* _DATA TO USE_:
====
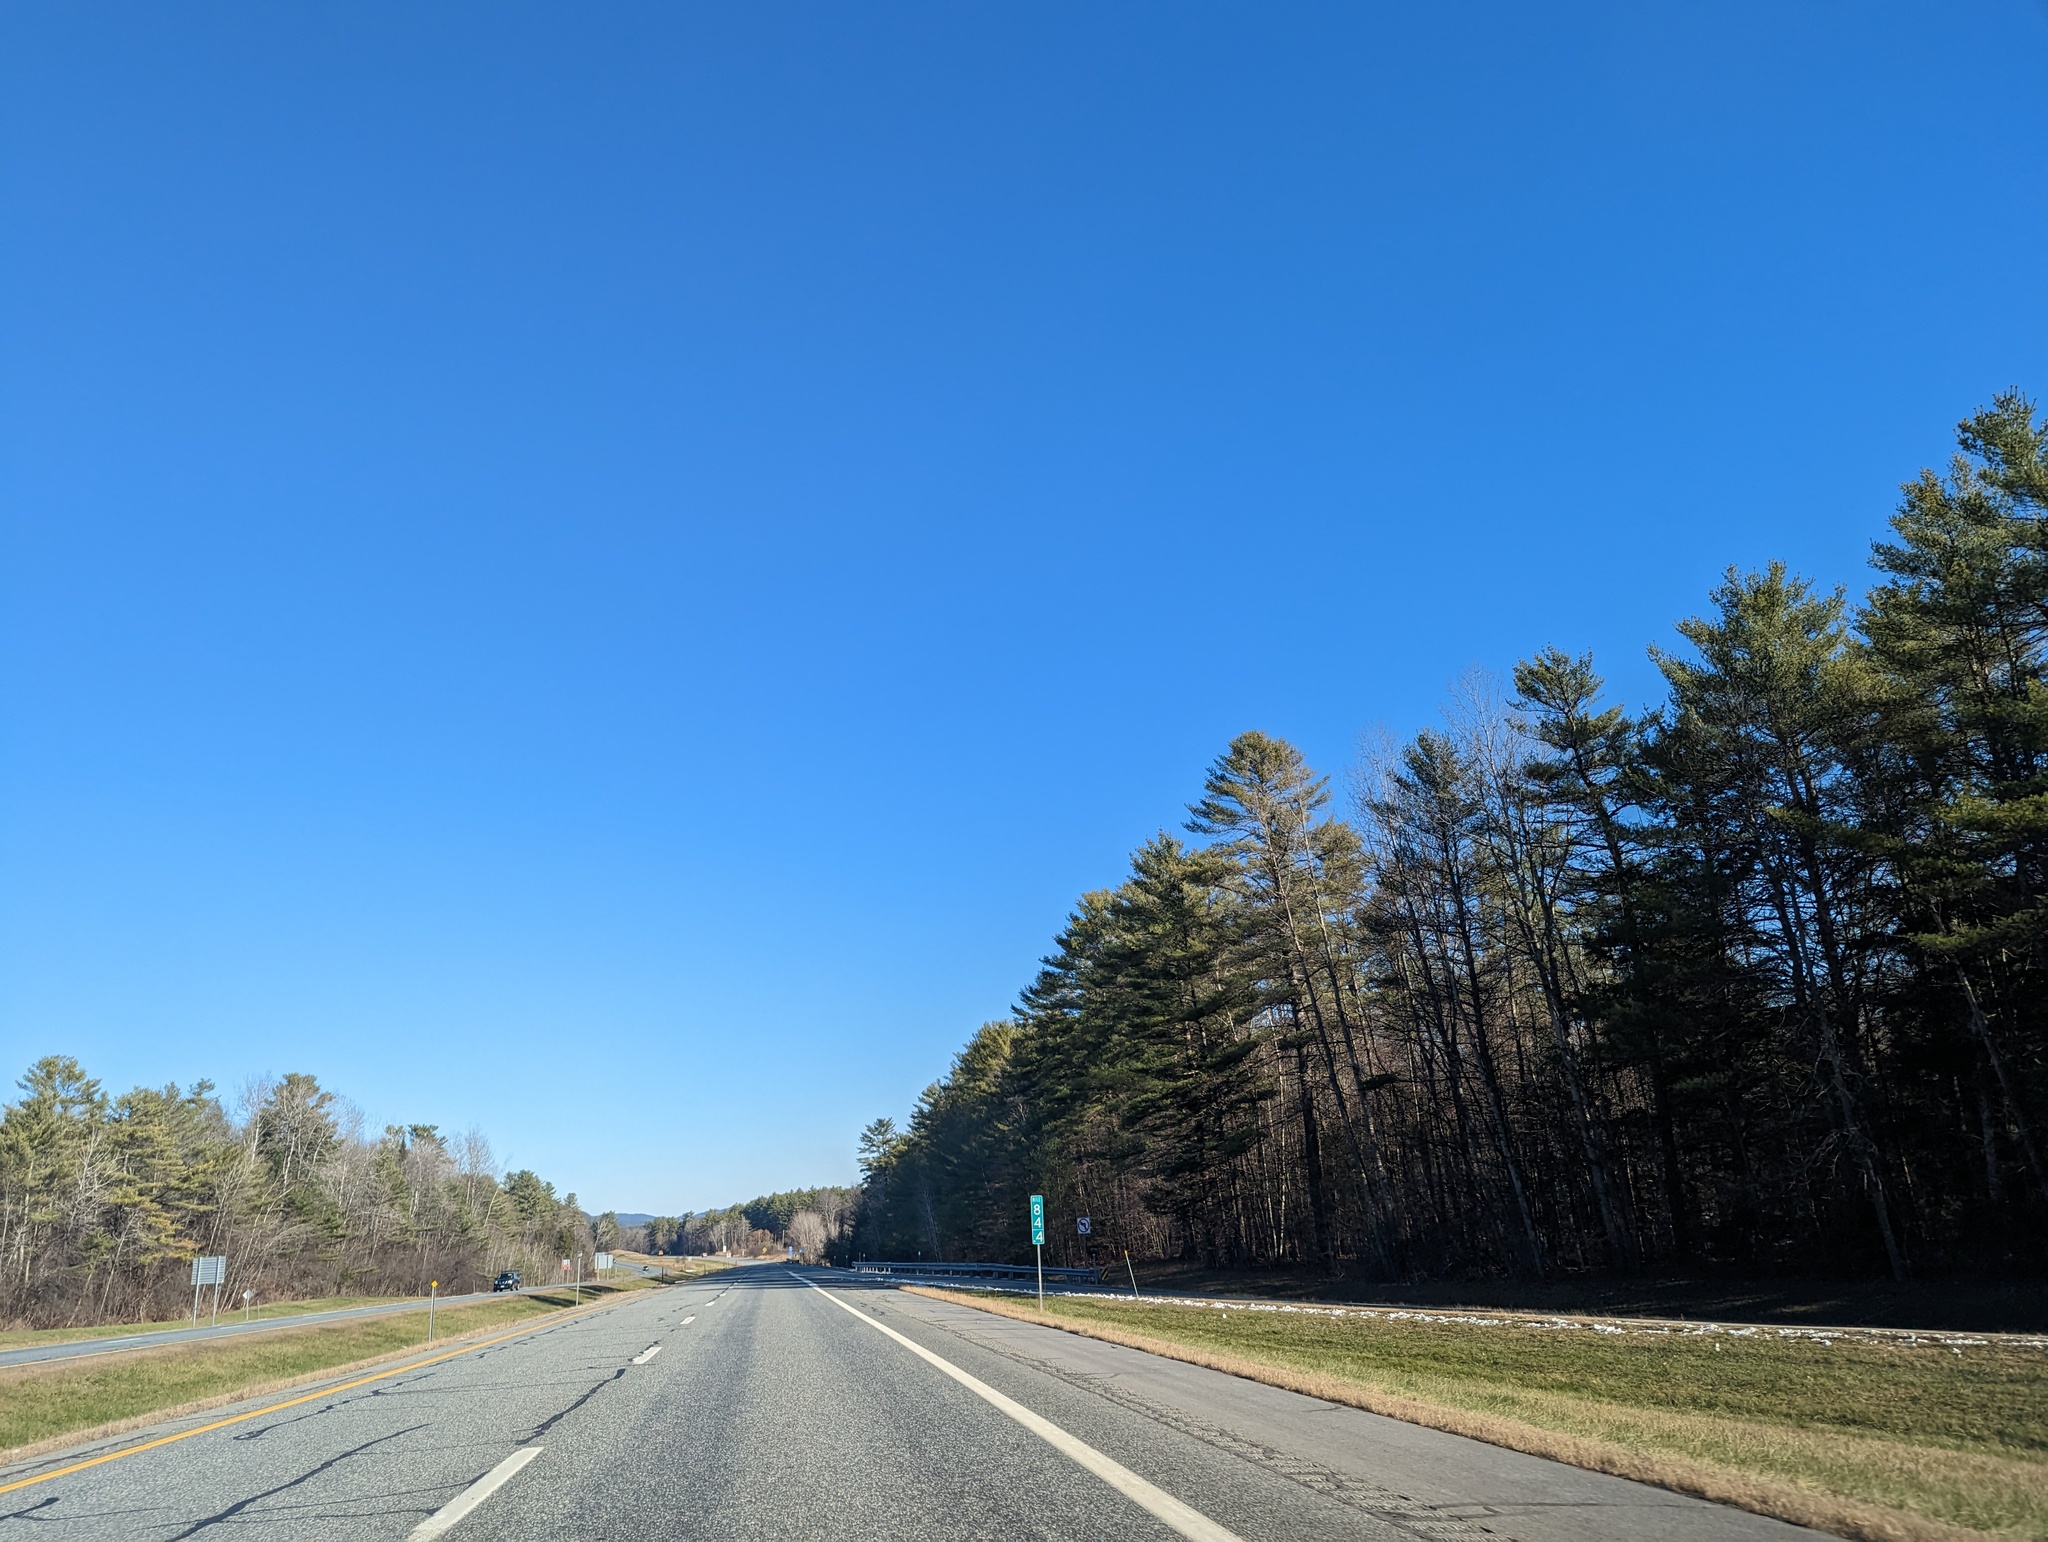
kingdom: Plantae
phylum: Tracheophyta
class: Pinopsida
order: Pinales
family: Pinaceae
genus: Pinus
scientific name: Pinus strobus
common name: Weymouth pine
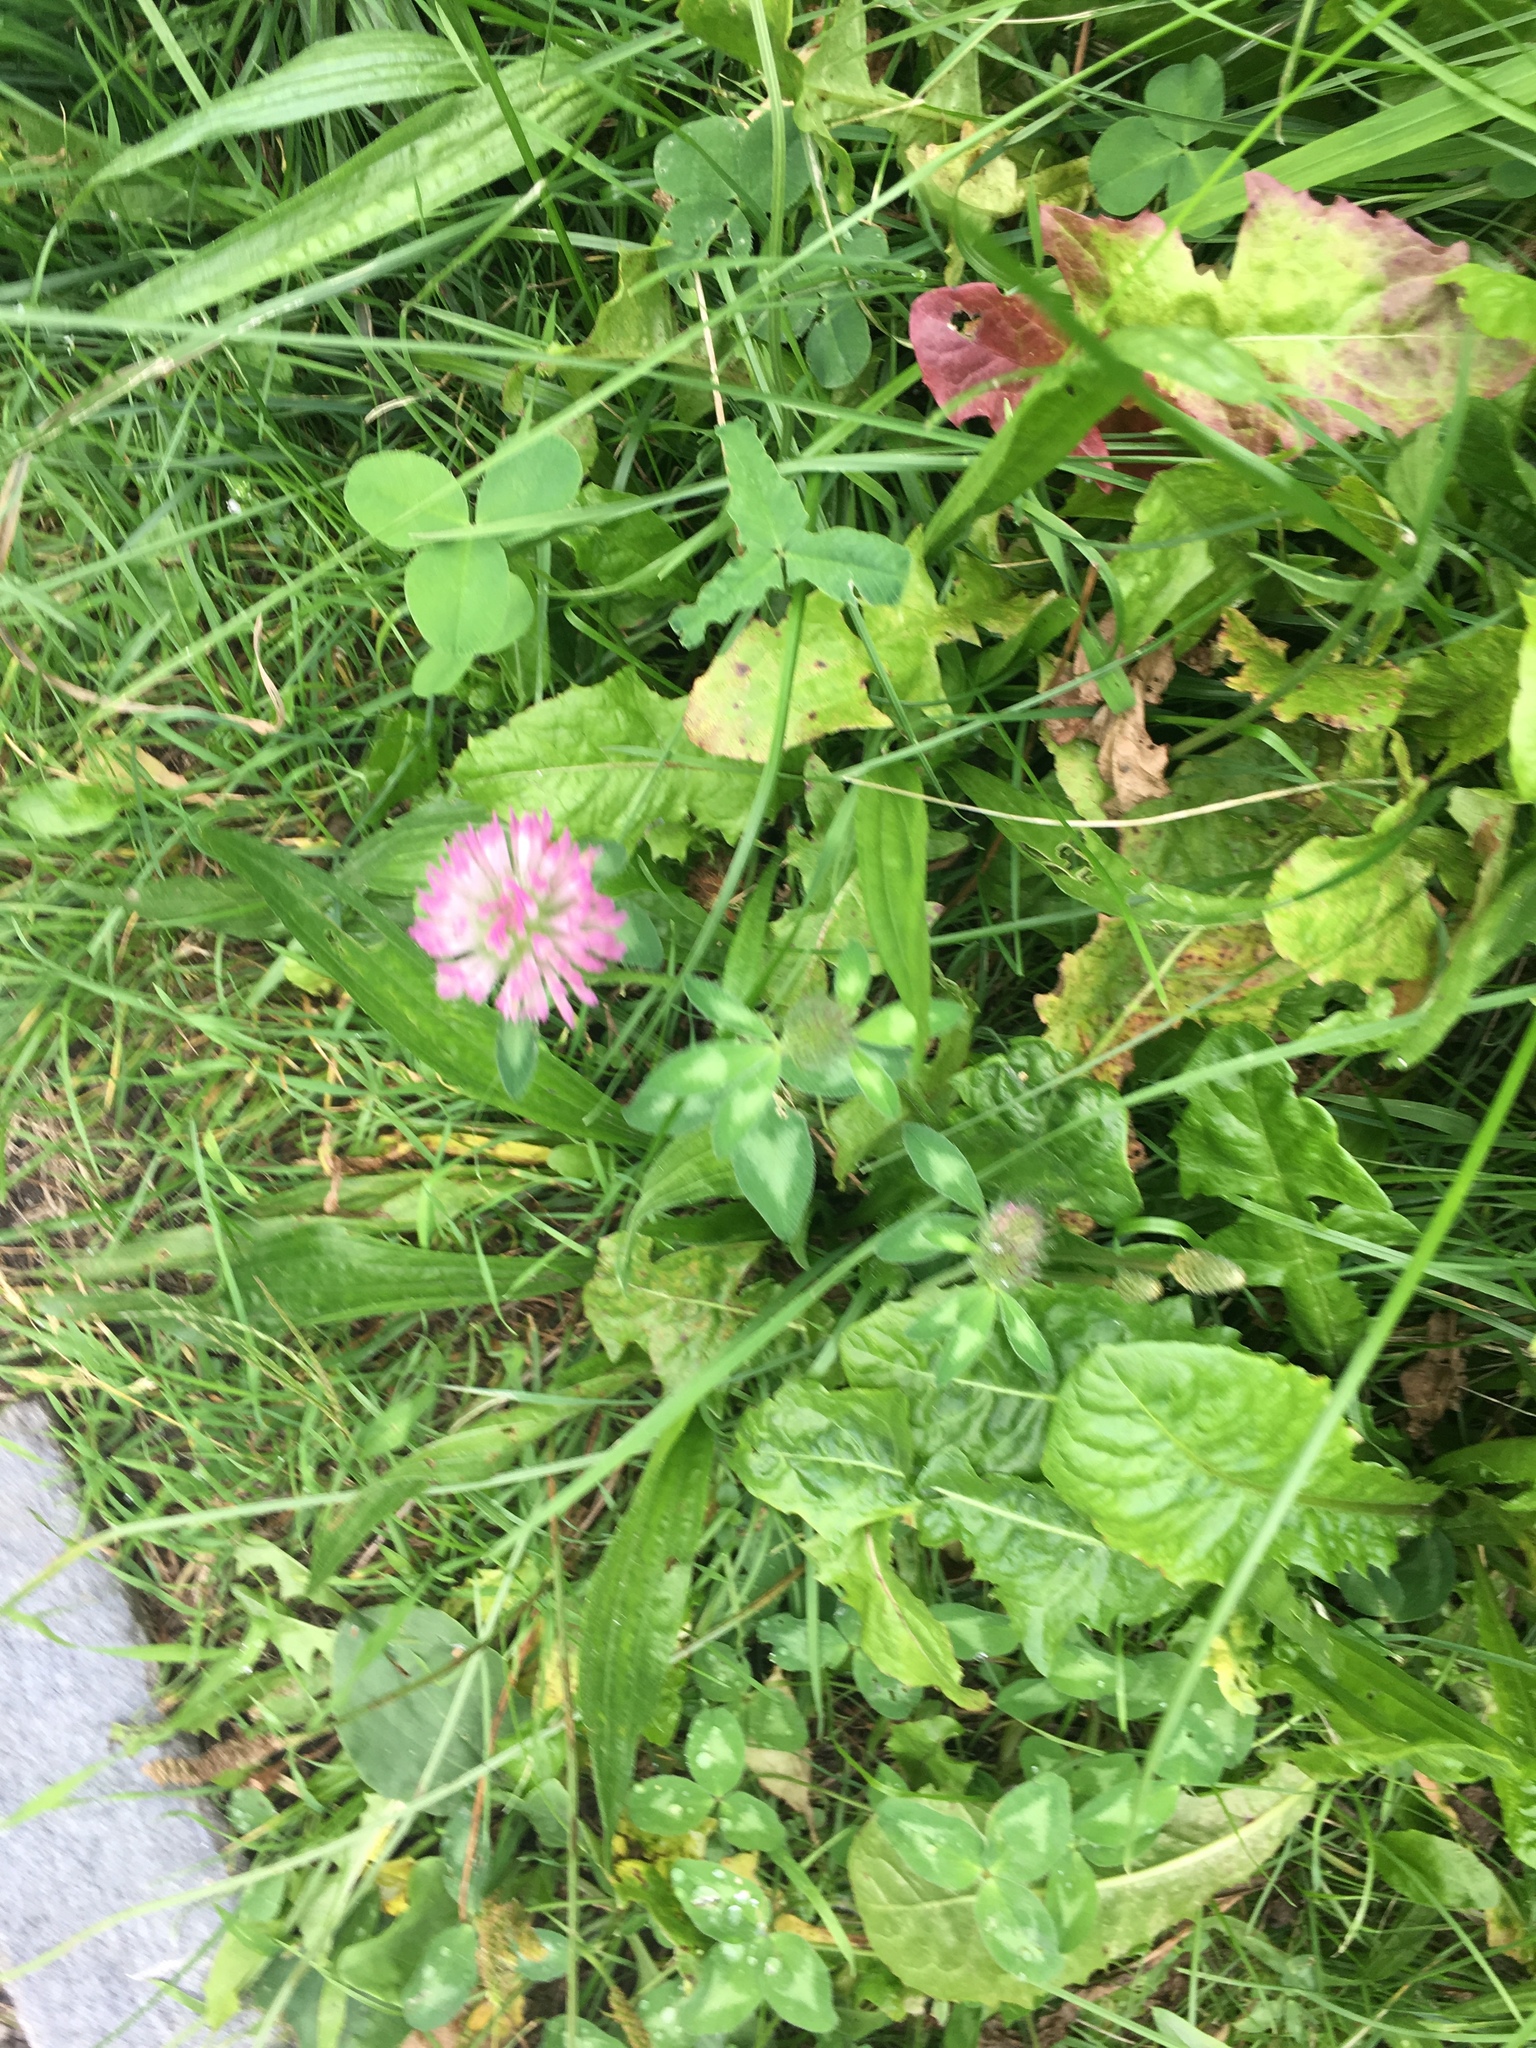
====
Rewrite the data above with every "common name" renamed to "vernacular name" and nothing else altered. Omit the pictures.

* _TASK OUTPUT_:
kingdom: Plantae
phylum: Tracheophyta
class: Pinopsida
order: Pinales
family: Pinaceae
genus: Pinus
scientific name: Pinus strobus
vernacular name: Weymouth pine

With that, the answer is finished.